*Page extract*:
§

Reputation: 5574
Lets say I have a dataframe
df=pd.DataFrame({'Location': [ 'Ala', 'SS', 'Ala', 'Ala', 'SS', 'Ala', 'SS', 'TXE', 'TXE', 'TXE'],
'Bid': ['E','N','E','N','N','E', 'E',np.nan,np.nan,'A']})
Where S is sealed bids, N is people who did not bid, Nan is not present, and O is open bid.
I want to do a calculate the percentage of bidders where the equation would be (E+A)/(E+A+N). Is the best way to do a pivot table then implement the equation?
df=pd.DataFrame({'Location': [ 'Ala', 'SS', 'Ala', 'Ala', 'SS', 'Ala', 'SS', 'TXE', 'TXE', 'TXE'],
'Bid': ['E','N','E','N','N','E', 'E',np.nan,np.nan,'A']})
pt = df.pivot_table(rows='Location', cols='Bid', aggfunc='size', fill_value=0)
pt['Percentage']=(pt.A + pt.E)/(pt.A+pt.E+pt.N)
print (pt)
>>>
Bid A E N Percentage
Location
Ala 0 3 1 0.750000
SS 0 1 2 0.333333
TXE 1 0 0 1.000000
[3 rows x 4 columns]
Is this the best way to calculate percentage or is there a better way than pivot tables?

§

(Collection entries)
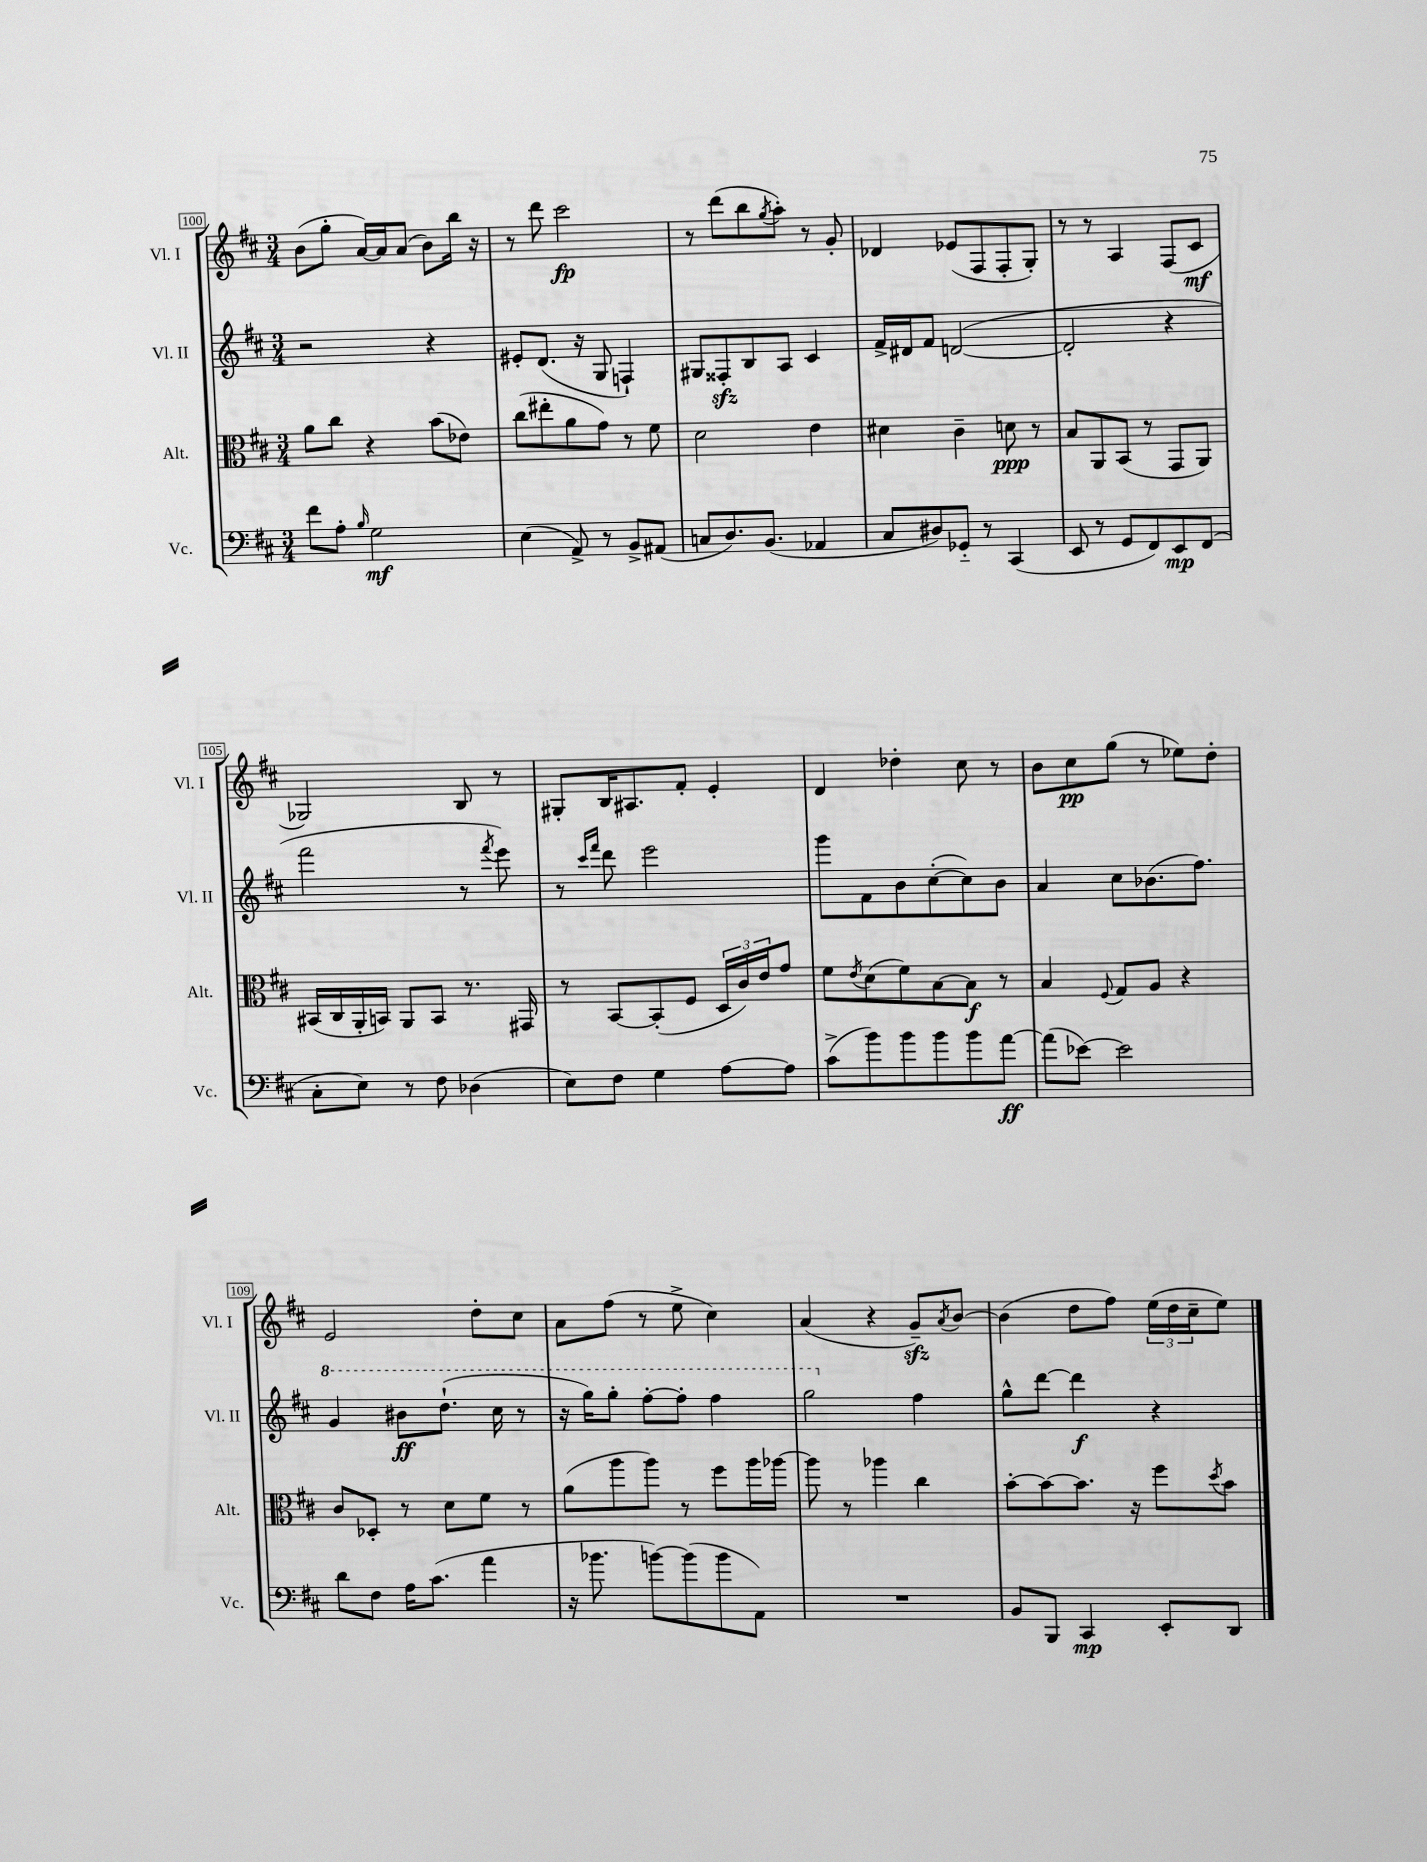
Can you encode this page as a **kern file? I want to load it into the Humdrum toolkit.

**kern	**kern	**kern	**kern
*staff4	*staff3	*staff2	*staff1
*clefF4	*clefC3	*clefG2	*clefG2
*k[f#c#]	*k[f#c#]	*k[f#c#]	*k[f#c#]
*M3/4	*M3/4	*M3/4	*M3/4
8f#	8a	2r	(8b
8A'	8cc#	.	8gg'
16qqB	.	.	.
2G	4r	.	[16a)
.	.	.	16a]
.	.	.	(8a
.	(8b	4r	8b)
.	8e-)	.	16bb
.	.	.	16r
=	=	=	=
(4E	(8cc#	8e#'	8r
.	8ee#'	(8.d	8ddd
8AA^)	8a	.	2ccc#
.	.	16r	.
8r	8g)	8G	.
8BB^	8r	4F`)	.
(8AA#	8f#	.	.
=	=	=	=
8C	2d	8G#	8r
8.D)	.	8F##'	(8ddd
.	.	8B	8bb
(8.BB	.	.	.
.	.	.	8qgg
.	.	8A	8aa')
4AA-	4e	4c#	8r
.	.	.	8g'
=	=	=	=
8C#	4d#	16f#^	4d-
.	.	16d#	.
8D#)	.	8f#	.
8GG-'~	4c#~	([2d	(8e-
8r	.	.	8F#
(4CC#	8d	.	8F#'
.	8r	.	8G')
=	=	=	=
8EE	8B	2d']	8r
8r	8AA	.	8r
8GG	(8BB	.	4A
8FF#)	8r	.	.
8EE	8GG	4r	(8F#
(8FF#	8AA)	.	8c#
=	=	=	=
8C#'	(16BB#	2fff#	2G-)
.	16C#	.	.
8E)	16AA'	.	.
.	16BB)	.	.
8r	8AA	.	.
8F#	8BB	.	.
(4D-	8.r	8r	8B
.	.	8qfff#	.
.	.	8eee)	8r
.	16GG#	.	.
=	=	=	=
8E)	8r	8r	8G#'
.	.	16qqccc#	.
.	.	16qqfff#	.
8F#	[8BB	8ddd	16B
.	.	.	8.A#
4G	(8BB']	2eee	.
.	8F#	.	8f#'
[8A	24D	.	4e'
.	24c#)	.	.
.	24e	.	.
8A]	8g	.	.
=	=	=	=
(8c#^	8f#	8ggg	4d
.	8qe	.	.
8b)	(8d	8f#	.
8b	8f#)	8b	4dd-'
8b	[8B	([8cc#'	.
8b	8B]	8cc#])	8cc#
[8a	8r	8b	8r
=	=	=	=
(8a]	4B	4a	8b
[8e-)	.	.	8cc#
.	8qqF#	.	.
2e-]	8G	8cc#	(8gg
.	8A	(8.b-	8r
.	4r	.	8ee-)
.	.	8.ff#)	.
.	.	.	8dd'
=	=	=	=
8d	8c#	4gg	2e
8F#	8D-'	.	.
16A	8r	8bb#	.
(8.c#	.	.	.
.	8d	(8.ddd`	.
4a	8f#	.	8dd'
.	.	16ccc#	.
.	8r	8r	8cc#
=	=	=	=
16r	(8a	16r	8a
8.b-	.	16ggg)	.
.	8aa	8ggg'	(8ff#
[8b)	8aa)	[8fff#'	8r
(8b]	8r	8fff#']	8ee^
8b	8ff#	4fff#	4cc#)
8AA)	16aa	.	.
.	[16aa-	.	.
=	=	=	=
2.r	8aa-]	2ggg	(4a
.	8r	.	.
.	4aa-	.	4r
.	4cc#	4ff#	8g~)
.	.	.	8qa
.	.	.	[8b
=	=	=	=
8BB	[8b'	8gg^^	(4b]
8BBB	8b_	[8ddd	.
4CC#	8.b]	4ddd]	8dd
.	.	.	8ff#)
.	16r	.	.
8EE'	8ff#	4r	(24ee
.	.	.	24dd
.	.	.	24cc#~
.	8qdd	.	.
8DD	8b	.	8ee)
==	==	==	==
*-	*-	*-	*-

§

*To do*:
a: Translate this sentence from the pandas pivot table post into Spanish: "Is this the best way to calculate percentage or is there a better way than pivot tables?"
b: Please write the next part of the pandas pivot table post, continuing after its final sentence.

*Per-task answers*:
a: ¿Es esta la mejor manera de calcular el porcentaje o hay una manera mejor que las tablas dinámicas?

b:
Upvotes: 0
Views: 8138
Reputation: 4328
Perhaps this isn't general enough but you can get the percentages with
counts = df3['Bid'].value_counts(normalize=True)
Then finding (E+A)
as a percentage of all bids is as simple as
counts.E + counts.A
If you don't want to include NaN
bids in the percentage calculation then
counts = df3['Bid'].dropna().value_counts(normalize=True)
and, if there are other bid types you need to exclude
all_allowable = df3['Bid'].isin(['E', 'A', 'N'])
counts = df3[all_allowable]['Bid'].value_counts(normalize=True)
To split by location
all_allowable = df3['Bid'].isin(['E', 'A', 'N'])
df3[all_allowable].groupby('Location')['Bid'].value_counts(normalize=True)
Upvotes: 8
Reputation: 78803
Your answer looks pretty good to me. It's very readable, which is obviously important.
If you want an alternative, you could look at groupby
, but, as I said, I think your own answer looks great:
>>> df=pd.DataFrame({'Location': [ 'Ala', 'SS', 'Ala', 'Ala', 'SS', 'Ala', 'SS', 'TXE', 'TXE', 'TXE'],
... 'Bid': ['E','N','E','N','N','E', 'E',np.nan,np.nan,'A']})
>>> df = df.set_index('Location')
>>> ean = df.groupby(level='Location').count()
>>> ea = df[df != 'N'].groupby(level='Location').count()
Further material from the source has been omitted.